*INFORMATION GIVEN:*
******

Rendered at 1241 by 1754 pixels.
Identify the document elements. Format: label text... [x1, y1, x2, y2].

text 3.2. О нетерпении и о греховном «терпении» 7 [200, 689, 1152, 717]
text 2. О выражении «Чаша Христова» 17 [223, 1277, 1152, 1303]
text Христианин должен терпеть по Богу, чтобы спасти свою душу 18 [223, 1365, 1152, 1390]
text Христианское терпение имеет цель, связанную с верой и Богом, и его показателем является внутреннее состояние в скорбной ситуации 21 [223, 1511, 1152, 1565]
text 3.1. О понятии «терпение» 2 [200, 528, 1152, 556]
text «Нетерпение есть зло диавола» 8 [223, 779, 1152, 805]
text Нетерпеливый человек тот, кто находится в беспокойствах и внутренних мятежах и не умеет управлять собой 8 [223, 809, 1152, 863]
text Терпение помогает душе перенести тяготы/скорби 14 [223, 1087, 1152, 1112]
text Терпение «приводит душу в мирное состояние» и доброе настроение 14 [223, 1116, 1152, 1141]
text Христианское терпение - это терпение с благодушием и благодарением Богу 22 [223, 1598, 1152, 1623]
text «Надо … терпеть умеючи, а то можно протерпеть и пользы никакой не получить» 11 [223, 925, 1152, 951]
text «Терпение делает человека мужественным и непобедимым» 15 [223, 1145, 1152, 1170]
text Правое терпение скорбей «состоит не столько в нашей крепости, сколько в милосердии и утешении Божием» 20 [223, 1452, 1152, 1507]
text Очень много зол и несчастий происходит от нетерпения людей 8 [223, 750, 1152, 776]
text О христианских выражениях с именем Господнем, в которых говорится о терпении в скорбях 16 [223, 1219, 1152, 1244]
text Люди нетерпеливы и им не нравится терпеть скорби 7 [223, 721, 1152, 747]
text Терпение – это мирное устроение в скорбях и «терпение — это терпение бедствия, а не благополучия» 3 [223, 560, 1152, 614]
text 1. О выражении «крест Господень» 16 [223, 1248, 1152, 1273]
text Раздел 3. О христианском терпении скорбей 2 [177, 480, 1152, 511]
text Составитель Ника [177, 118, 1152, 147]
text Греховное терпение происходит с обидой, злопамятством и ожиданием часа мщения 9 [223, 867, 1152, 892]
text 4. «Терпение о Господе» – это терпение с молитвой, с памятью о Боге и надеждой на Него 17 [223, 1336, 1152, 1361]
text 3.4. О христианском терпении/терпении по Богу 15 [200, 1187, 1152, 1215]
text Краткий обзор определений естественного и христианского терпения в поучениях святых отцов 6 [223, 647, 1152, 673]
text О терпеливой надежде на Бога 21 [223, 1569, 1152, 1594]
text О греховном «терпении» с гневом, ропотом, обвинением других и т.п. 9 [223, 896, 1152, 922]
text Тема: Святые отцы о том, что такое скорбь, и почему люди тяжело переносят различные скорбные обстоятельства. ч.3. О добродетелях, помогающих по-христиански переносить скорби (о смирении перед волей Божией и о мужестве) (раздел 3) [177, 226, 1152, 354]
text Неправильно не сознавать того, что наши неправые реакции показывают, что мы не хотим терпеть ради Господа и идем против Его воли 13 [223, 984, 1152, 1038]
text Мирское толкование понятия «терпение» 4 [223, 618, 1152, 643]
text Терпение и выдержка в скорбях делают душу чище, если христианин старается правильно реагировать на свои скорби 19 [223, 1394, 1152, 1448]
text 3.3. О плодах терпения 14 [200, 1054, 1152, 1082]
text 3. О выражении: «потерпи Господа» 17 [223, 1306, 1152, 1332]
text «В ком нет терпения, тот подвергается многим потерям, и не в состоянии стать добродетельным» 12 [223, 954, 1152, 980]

******

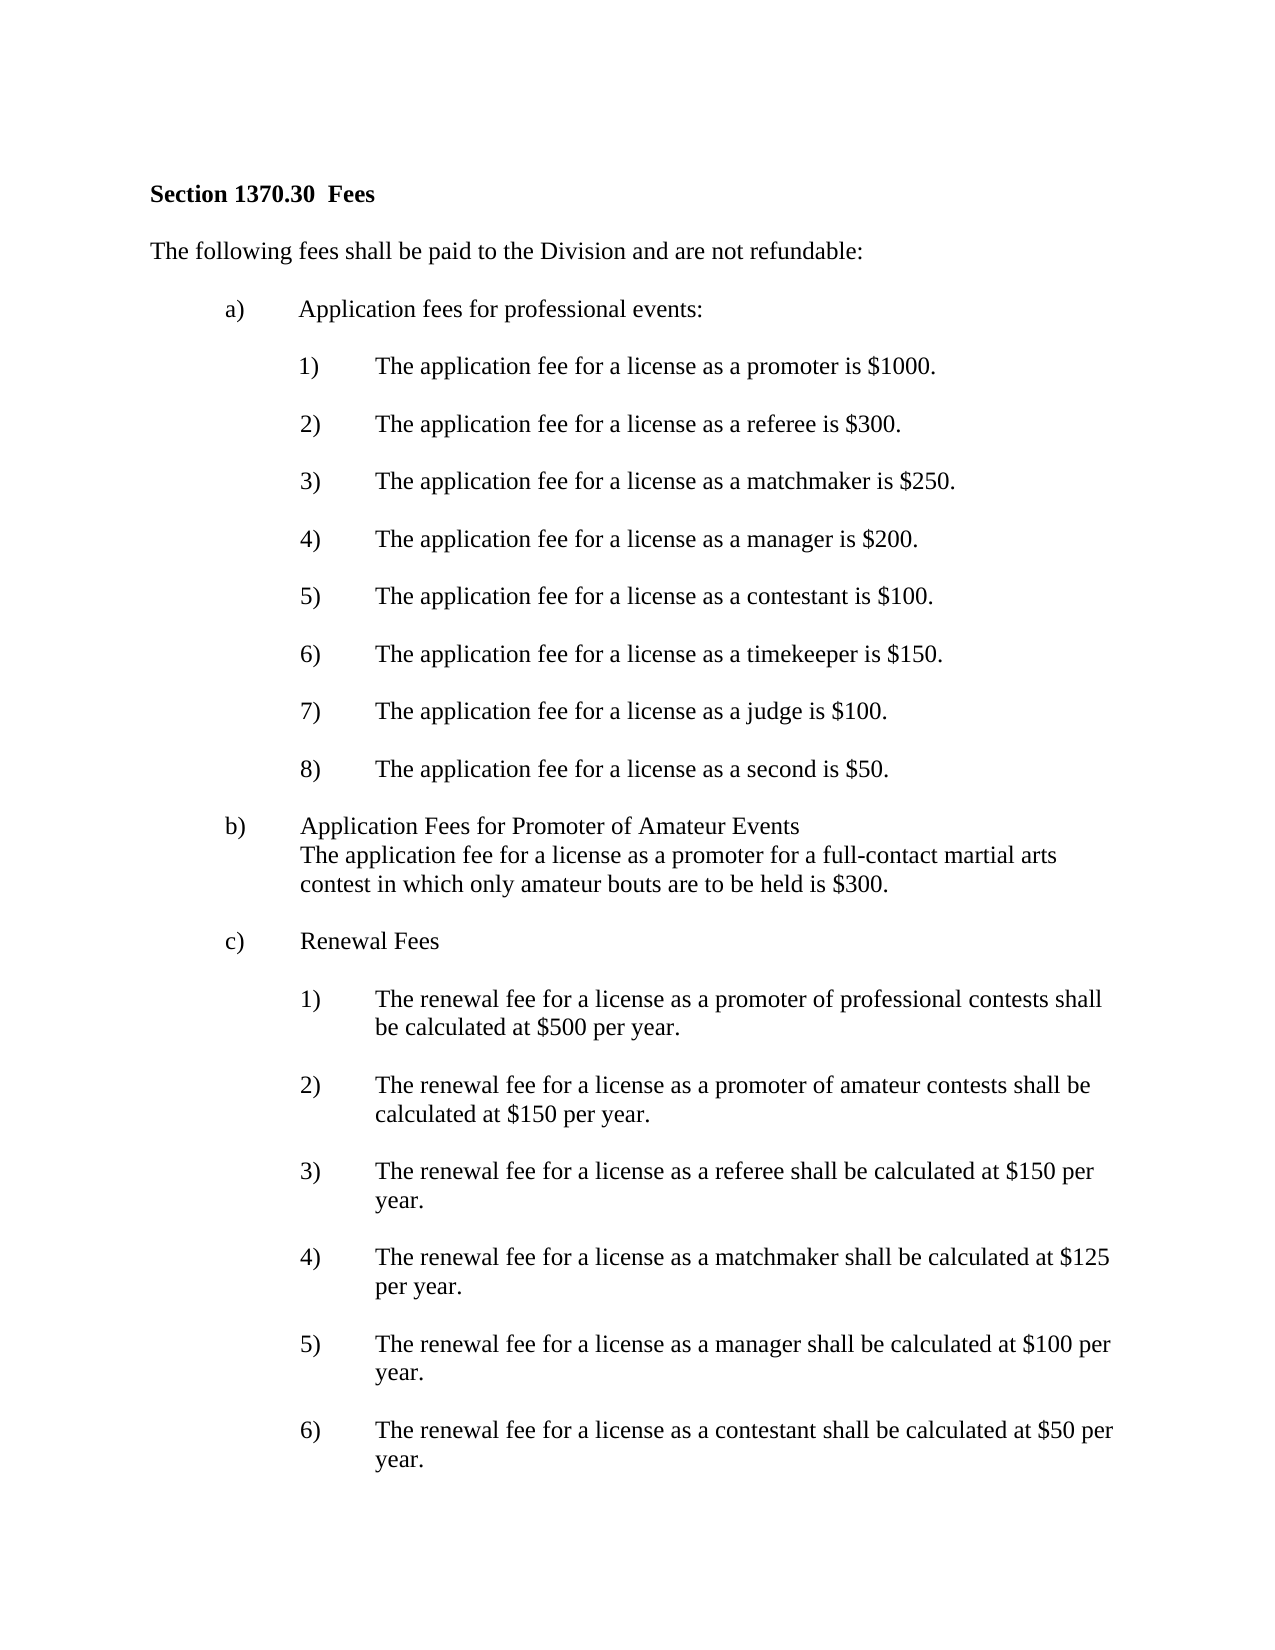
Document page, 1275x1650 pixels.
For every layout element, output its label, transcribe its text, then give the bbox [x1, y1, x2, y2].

******

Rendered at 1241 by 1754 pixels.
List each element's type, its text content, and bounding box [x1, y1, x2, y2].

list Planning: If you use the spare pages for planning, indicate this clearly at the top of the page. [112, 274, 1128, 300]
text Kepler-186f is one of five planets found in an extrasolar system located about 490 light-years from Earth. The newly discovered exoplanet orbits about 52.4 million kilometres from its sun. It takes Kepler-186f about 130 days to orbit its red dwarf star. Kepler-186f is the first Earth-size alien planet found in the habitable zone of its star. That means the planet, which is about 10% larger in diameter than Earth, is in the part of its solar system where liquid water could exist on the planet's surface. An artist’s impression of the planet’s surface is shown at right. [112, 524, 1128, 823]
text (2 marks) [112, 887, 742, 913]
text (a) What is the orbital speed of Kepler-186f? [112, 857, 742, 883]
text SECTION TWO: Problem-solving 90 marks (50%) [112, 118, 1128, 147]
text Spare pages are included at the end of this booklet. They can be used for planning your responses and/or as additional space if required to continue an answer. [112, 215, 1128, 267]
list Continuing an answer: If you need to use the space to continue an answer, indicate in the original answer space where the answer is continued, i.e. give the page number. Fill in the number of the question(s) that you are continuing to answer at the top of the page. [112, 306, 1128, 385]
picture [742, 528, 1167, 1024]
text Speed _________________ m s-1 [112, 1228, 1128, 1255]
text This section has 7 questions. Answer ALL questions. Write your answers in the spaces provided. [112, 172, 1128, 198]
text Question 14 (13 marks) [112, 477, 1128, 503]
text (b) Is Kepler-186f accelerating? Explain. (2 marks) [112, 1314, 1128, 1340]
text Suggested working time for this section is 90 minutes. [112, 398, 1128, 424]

******

*TRY IT:*
Return a word-for-word copy of the lines above from the one holding "Document page, 1275x1650 pixels." through the one holding "For every layout", with both of them included and nothing besides.

*TASK RESULT:*
Document page, 1275x1650 pixels.
For every layout element, output its label, transcribe its text, then give the bbox [x1, y1, x2, y2].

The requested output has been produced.